Nn.BatchNorm2d (4*in_channels)

Nn.ReLU ()

Self.decoder = nn.Sequential (nn.ConvTranspose2d (4*in_channels, 2*in_channels, kernel_size = 3)

Nn.BatchNorm2d (2*in_channels)

Nn.ConvTranspose2d (2*in_channels, in_channels, kernel_size = 3)

Nn.BatchNorm2d (in_channels)

Nn.ReLU ()

Self.attention_map_conv = nn.Sequential (nn.Conv2d (in_channels, in_channels_Fms, kernel_size = 1)

Nn.BatchNorm2d (in_channels_Fms)

Nn.ReLU ()

Def forward (self, F, F_ms):

F = torch.cat ((F, F_ms), dim = 1) # concatenate the extracted feature map with the multi scale feature map

F_pcam = self.pam (F) + self.cam (F) # sum the ouputs of the position and channel attention modules

F_latent = self.encoder (F) # latent-space representation, used for the guided loss

F_reconstructed = self.decoder (F_latent) # output of the autoencoder, used for the reconstruction loss

F_output = self.attention_map_conv (F_reconstructed * F_pcam)

F_output = F_output * F_ms

Return F_output, F_reconstructed, F_latent

A brief implementation of the location attention module, the channel attention module, and a guide attention module.

Attention can be seen as a mechanism that helps to identify characteristics that require attention based on the context of the network.

In UNet, considering the features extracted in the expansion path, which features are extracted in the contraction path need to be paid more attention to.

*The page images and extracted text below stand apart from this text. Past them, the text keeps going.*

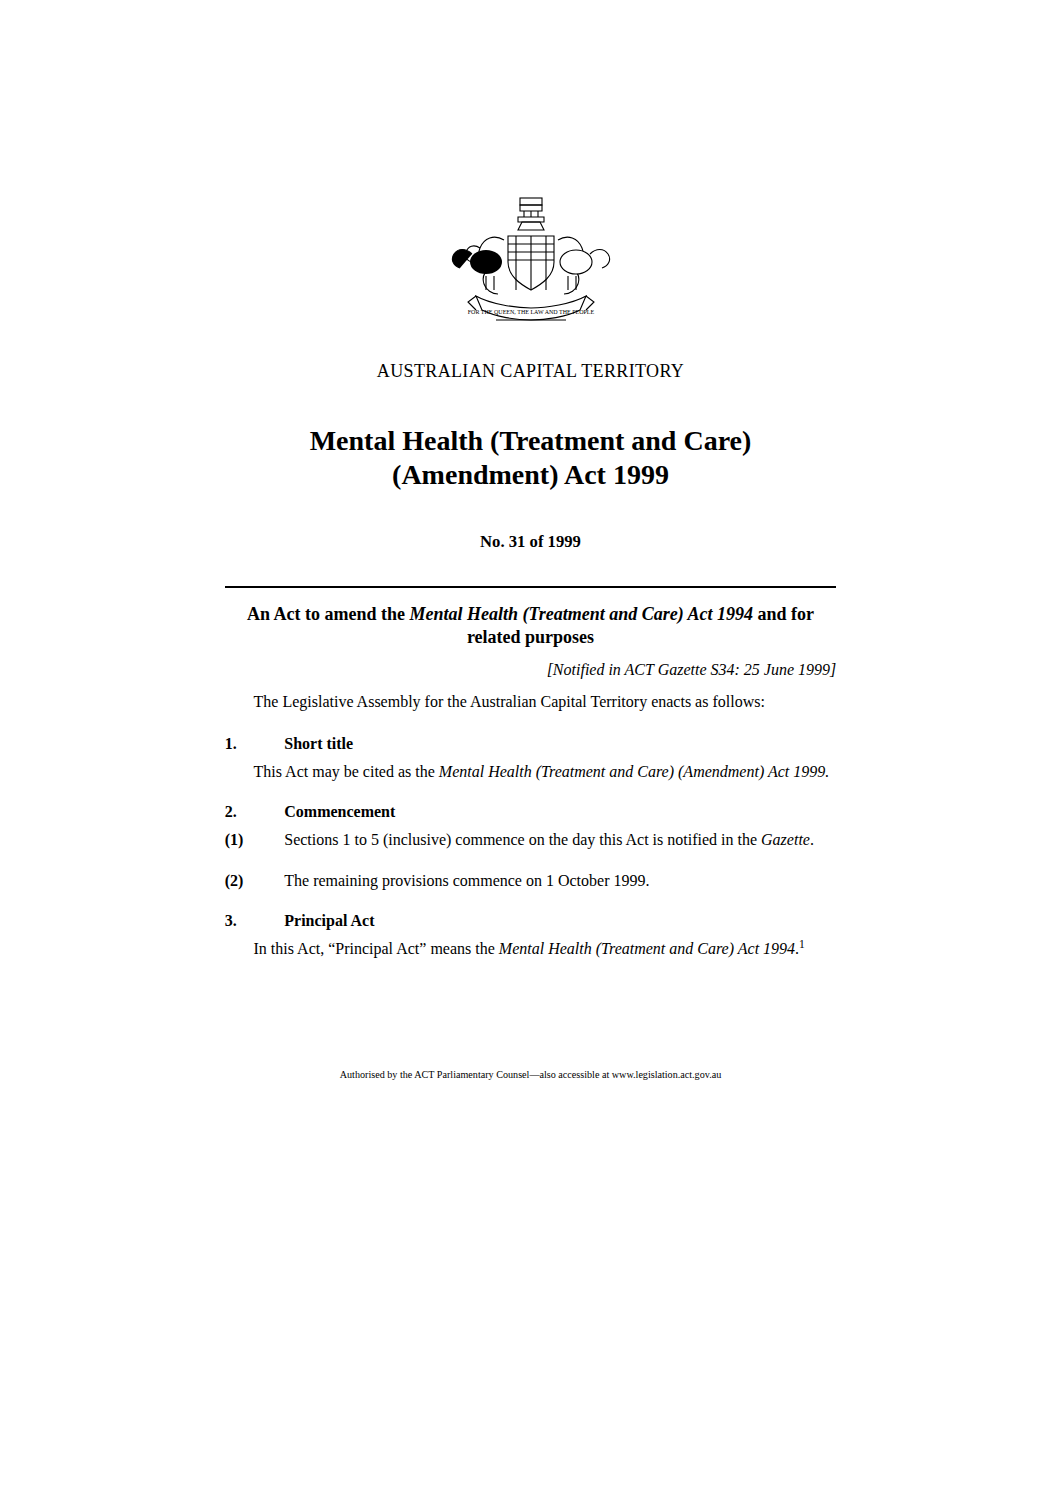FOR THE QUEEN, THE LAW AND THE PEOPLE
AUSTRALIAN CAPITAL TERRITORY
Mental Health (Treatment and Care)
(Amendment) Act 1999
No. 31 of 1999
An Act to amend the Mental Health (Treatment and Care) Act 1994 and for related purposes
[Notified in ACT Gazette S34: 25 June 1999]
The Legislative Assembly for the Australian Capital Territory enacts as follows:
1. Short title
This Act may be cited as the Mental Health (Treatment and Care) (Amendment) Act 1999.
2. Commencement
(1) Sections 1 to 5 (inclusive) commence on the day this Act is notified in the Gazette.
(2) The remaining provisions commence on 1 October 1999.
3. Principal Act
In this Act, “Principal Act” means the Mental Health (Treatment and Care) Act 1994.1
Authorised by the ACT Parliamentary Counsel—also accessible at www.legislation.act.gov.au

This helps to make the jump connection more meaningful, that is, to convey relevant information rather than each extracted feature.

The above is how to use the attention mechanism to do the interpretation and Pytorch implementation of medical image segmentation. The editor believes that there are some knowledge points that we may see or use in our daily work. I hope you can learn more from this article. For more details, please follow the industry information channel.

Welcome to subscribe "Shulou Technology Information " to get latest news, interesting things and hot topics in the IT industry, and controls the hottest and latest Internet news, technology news and IT industry trends.

*The comments in the above article only represent the author's personal views and do not represent the views and positions of this website. If you have more insights, please feel free to contribute and share.